17. Ces réserves correspondent aux désordres dont il est établi qu’ils étaient alors apparents pour le maître de l’ouvrage.
18. Pour prononcer une réception sans réserve, l’arrêt retient qu’à la date à laquelle l’ouvrage était en état d’être reçu, aucune remarque ou observation n’avait été émise par le maître de l’ouvrage, susceptible d’être qualifiée de réserve, celui-ci ayant même opéré le paiement du solde quelques mois plus tard sans émettre de contestations ni solliciter une réception assortie de réserves.
19. En se déterminant ainsi, par des motifs impropres à exclure le prononcé d’une réception judiciaire assortie de réserves, la cour d’appel n’a pas donné de base légale à sa décision.
2.3 Date d’appréciation et de prononcé
Cass. 3ème civ., 17 octobre 2024, n° 23-15006
Faits et procédure
1. Selon l’arrêt attaqué (Montpellier, 24 novembre 2022), M. [R] a confié à la société Areny, assurée auprès de la société Swisslife assurances de biens, la réalisation d’un enrochement bétonné sur son terrain situé en contrebas d’une parcelle appartenant à ses voisins.
2. Les travaux ont donné lieu à l’émission d’une facture datée du 25 juillet 2007.
3. Les voisins de M. [R] se sont plaints de ce que son enrochement empiétait sur leur propriété et qu’un espace demeuré vide au-dessus de l’ouvrage créait un risque d’éboulement de leurs terres.
4. En l’absence de solution amiable, M. [R], après expertise, a assigné la société Areny en indemnisation des désordres affectant l’enrochement, laquelle a assigné son assureur en garantie.

À PROPOS | Recopiez l’extrait de jurisprudence de « 17. Ces réserves » à « assortie de réserves. », en substituant « propriétaire » à « maître de l’ouvrage ».

Entrées du jeu de données |
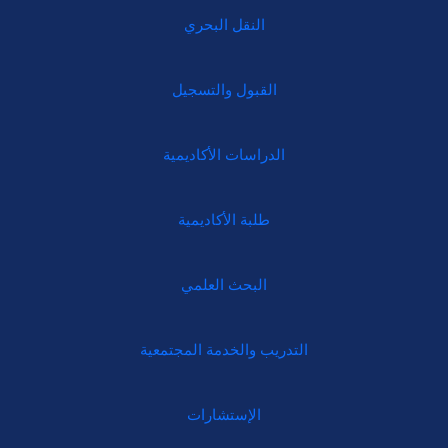
النقل البحري
القبول والتسجيل
الدراسات الأكاديمية
طلبة الأكاديمية
البحث العلمي
التدريب والخدمة المجتمعية
الإستشارات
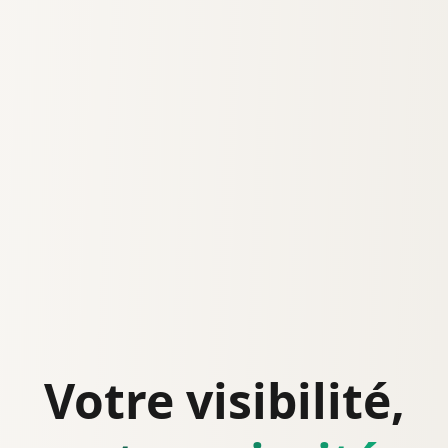
Votre visibilité,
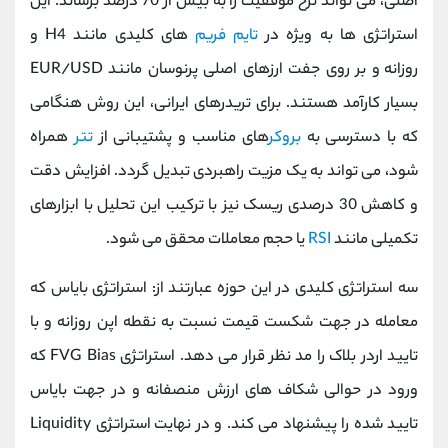
اصلی، می ‌تواند نرخ موفقیت را به بیش از 70 درصد برساند. این
استراتژی ‌ها به ‌ویژه در
تایم ‌فریم‌
های کلیدی مانند H4 و
روزانه و بر روی جفت ‌ارزهای اصلی پرنوسان مانند EUR/USD
بسیار کارآمد هستند. برای تریدرهای ایرانی، این روش هنگامی
که با دسترسی به
بروکر
های مناسب و پشتیبانی از
تتر
همراه
شود، می ‌تواند به یک مزیت راهبردی تبدیل گردد. افزایش دقت
و کاهش 30 درصدی ریسک نیز با ترکیب این تحلیل با ابزارهای
تکمیلی مانند
RSI
یا حجم معاملات محقق می ‌شود.
سه استراتژی کلیدی در این حوزه عبارتند از: استراتژی بایاس که
معامله در جهت شکست قیمت نسبت به نقطه اپن روزانه و با
تایید اردر بلاک را مد نظر قرار می ‌دهد. استراتژی FVG Bias که
ورود در حوالی شکاف ‌های ارزش منصفانه و در جهت بایاس
تایید شده را پیشنهاد می کند. و در نهایت استراتژی Liquidity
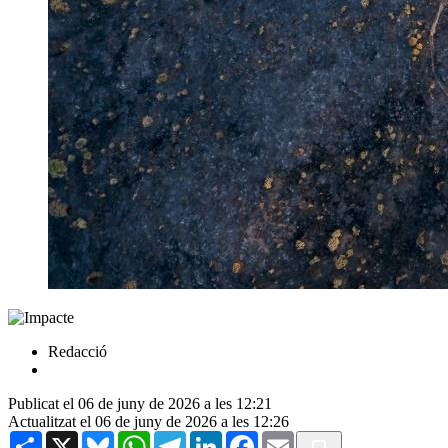
Redacció
Publicat el 06 de juny de 2026 a les 12:21
Actualitzat el 06 de juny de 2026 a les 12:26
Share
X
Bluesky
WhatsApp
Telegram
LinkedIn
Facebook
Email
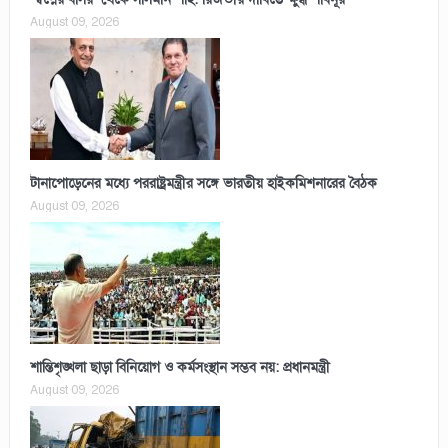
August 09, 2026
টানাপোড়েনের মধ্যে পররাষ্ট্রমন্ত্রীর সঙ্গে ভারতীয় হাইকমিশনারের বৈঠক
August 09, 2026
শান্তিশৃঙ্খলা ছাড়া বিনিয়োগ ও কর্মসংস্থান সম্ভব নয়: প্রধানমন্ত্রী
August 09, 2026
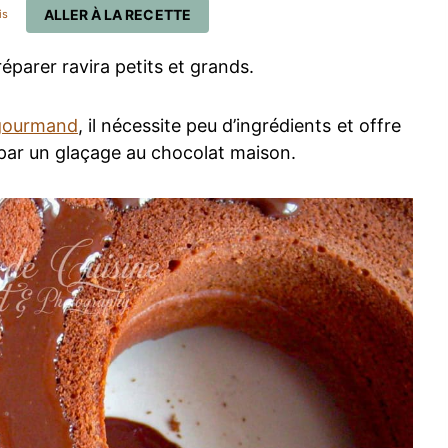
ALLER À LA RECETTE
is
parer ravira petits et grands.
 gourmand
, il nécessite peu d’ingrédients et offre
 par un glaçage au chocolat maison.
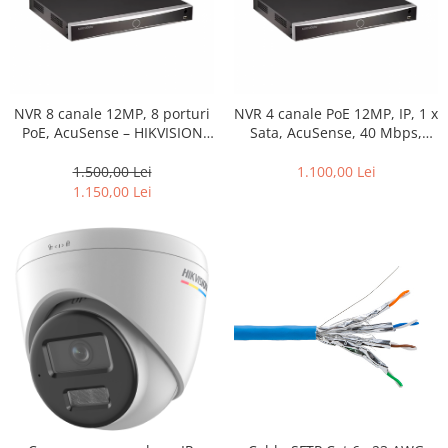
NVR 8 canale 12MP, 8 porturi
NVR 4 canale PoE 12MP, IP, 1 x
PoE, AcuSense – HIKVISION
Sata, AcuSense, 40 Mbps,
DS-7608NXI-K1/8P
Functii AI – Hikvision DS-
7604NXI-K1/4P(D)
1.500,00 Lei
1.100,00 Lei
1.150,00 Lei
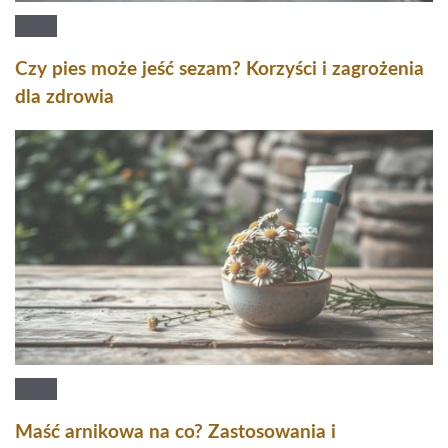
Czy pies może jeść sezam? Korzyści i zagrożenia
dla zdrowia
Maść arnikowa na co? Zastosowania i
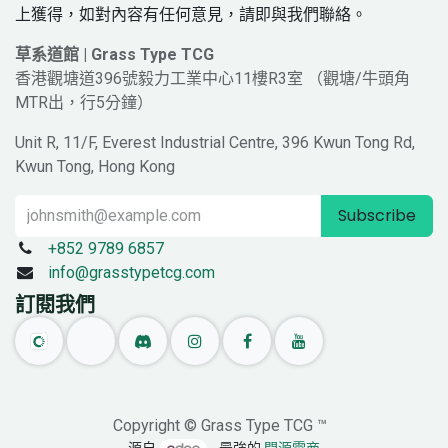
上獲得，如對內容有任何意見，請即與我們聯絡。
草系道館 | Grass Type TCG
香港觀塘道396號毅力工業中心11樓R3室 （觀塘/牛頭角
MTR出，行5分鐘）
Unit R, 11/F, Everest Industrial Centre, 396 Kwun Tong Rd,
Kwun Tong, Hong Kong
Subscribe
+852 9789 6857
info@grasstypetcg.com
訂閱我們
Copyright © Grass Type TCG ™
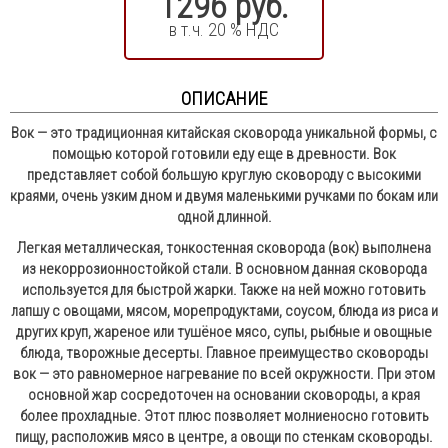
1296 руб.
в т.ч. 20 % НДС
ОПИСАНИЕ
Вок — это традиционная китайская сковорода уникальной формы, с
помощью которой готовили еду еще в древности. Вок
представляет собой большую круглую сковороду с высокими
краями, очень узким дном и двумя маленькими ручками по бокам или
одной длинной.
Легкая металлическая, тонкостенная сковорода (вок) выполнена
из некоррозионностойкой стали. В основном данная сковорода
используется для быстрой жарки. Также на ней можно готовить
лапшу с овощами, мясом, морепродуктами, соусом, блюда из риса и
других круп, жареное или тушёное мясо, супы, рыбные и овощные
блюда, творожные десерты. Главное преимущество сковороды
вок — это равномерное нагревание по всей окружности. При этом
основной жар сосредоточен на основании сковороды, а края
более прохладные. Этот плюс позволяет молниеносно готовить
пищу, расположив мясо в центре, а овощи по стенкам сковороды.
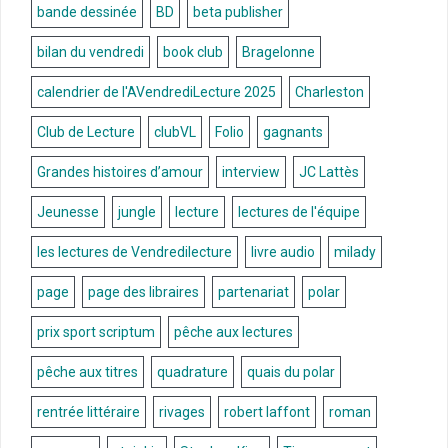
bande dessinée
BD
beta publisher
bilan du vendredi
book club
Bragelonne
calendrier de l'AVendrediLecture 2025
Charleston
Club de Lecture
clubVL
Folio
gagnants
Grandes histoires d’amour
interview
JC Lattès
Jeunesse
jungle
lecture
lectures de l'équipe
les lectures de Vendredilecture
livre audio
milady
page
page des libraires
partenariat
polar
prix sport scriptum
pêche aux lectures
pêche aux titres
quadrature
quais du polar
rentrée littéraire
rivages
robert laffont
roman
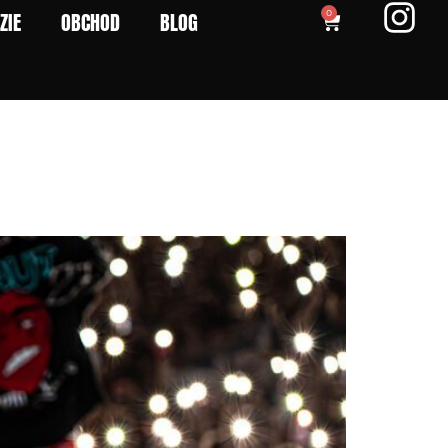
ZIE
OBCHOD
BLOG
0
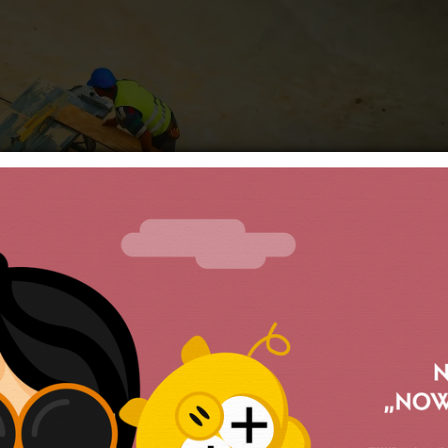
ecznie w pracy
ocenia wzrost skali wypadków przy pracy.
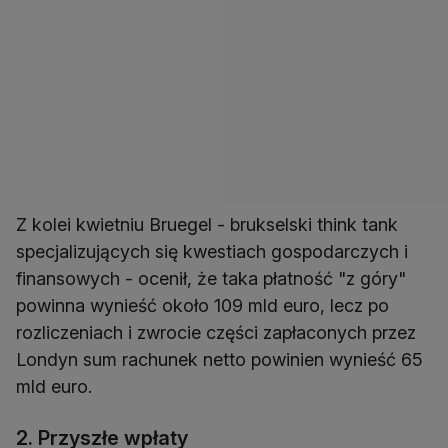
Z kolei kwietniu Bruegel - brukselski think tank
specjalizujących się kwestiach gospodarczych i
finansowych - ocenił, że taka płatność "z góry"
powinna wynieść około 109 mld euro, lecz po
rozliczeniach i zwrocie części zapłaconych przez
Londyn sum rachunek netto powinien wynieść 65
mld euro.
2. Przyszłe wpłaty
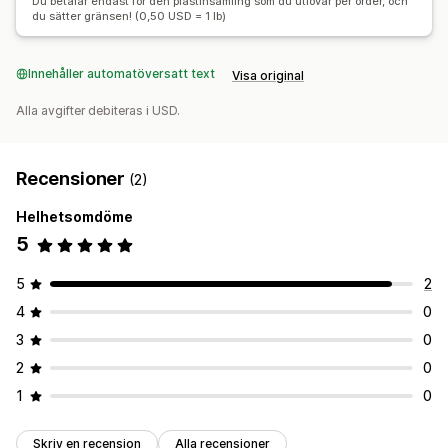
Du betalar endast för den plastinsamling som du utlovar per order, och
du sätter gränsen! (0,50 USD = 1 lb)
Innehåller automatöversatt text
Visa original
Alla avgifter debiteras i USD.
Recensioner
(2)
Helhetsomdöme
5
5
2
4
0
3
0
2
0
1
0
Skriv en recension
Alla recensioner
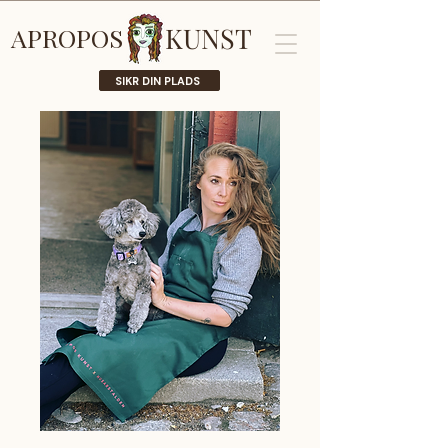
KUNST
APROPOS
SIKR DIN PLADS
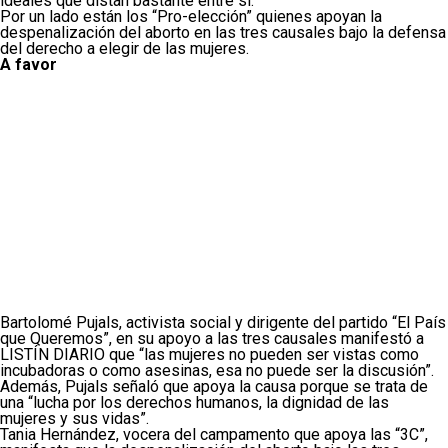
ideales que distan bastante entre sí.
Por un lado están los “Pro-elección” quienes apoyan la
despenalización del aborto en las tres causales bajo la defensa
del derecho a elegir de las mujeres.
A favor
Bartolomé Pujals, activista social y dirigente del partido “El País
que Queremos”, en su apoyo a las tres causales manifestó a
LISTÍN DIARIO que “las mujeres no pueden ser vistas como
incubadoras o como asesinas, esa no puede ser la discusión”.
Además, Pujals señaló que apoya la causa porque se trata de
una “lucha por los derechos humanos, la dignidad de las
mujeres y sus vidas”.
Tania Hernández, vocera del campamento que apoya las “3C”,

SOLUTION |
17. Ces réserves correspondent aux désordres dont il est établi qu’ils étaient alors apparents pour le propriétaire.
18. Pour prononcer une réception sans réserve, l’arrêt retient qu’à la date à laquelle l’ouvrage était en état d’être reçu, aucune remarque ou observation n’avait été émise par le propriétaire, susceptible d’être qualifiée de réserve, celui-ci ayant même opéré le paiement du solde quelques mois plus tard sans émettre de contestations ni solliciter une réception assortie de réserves.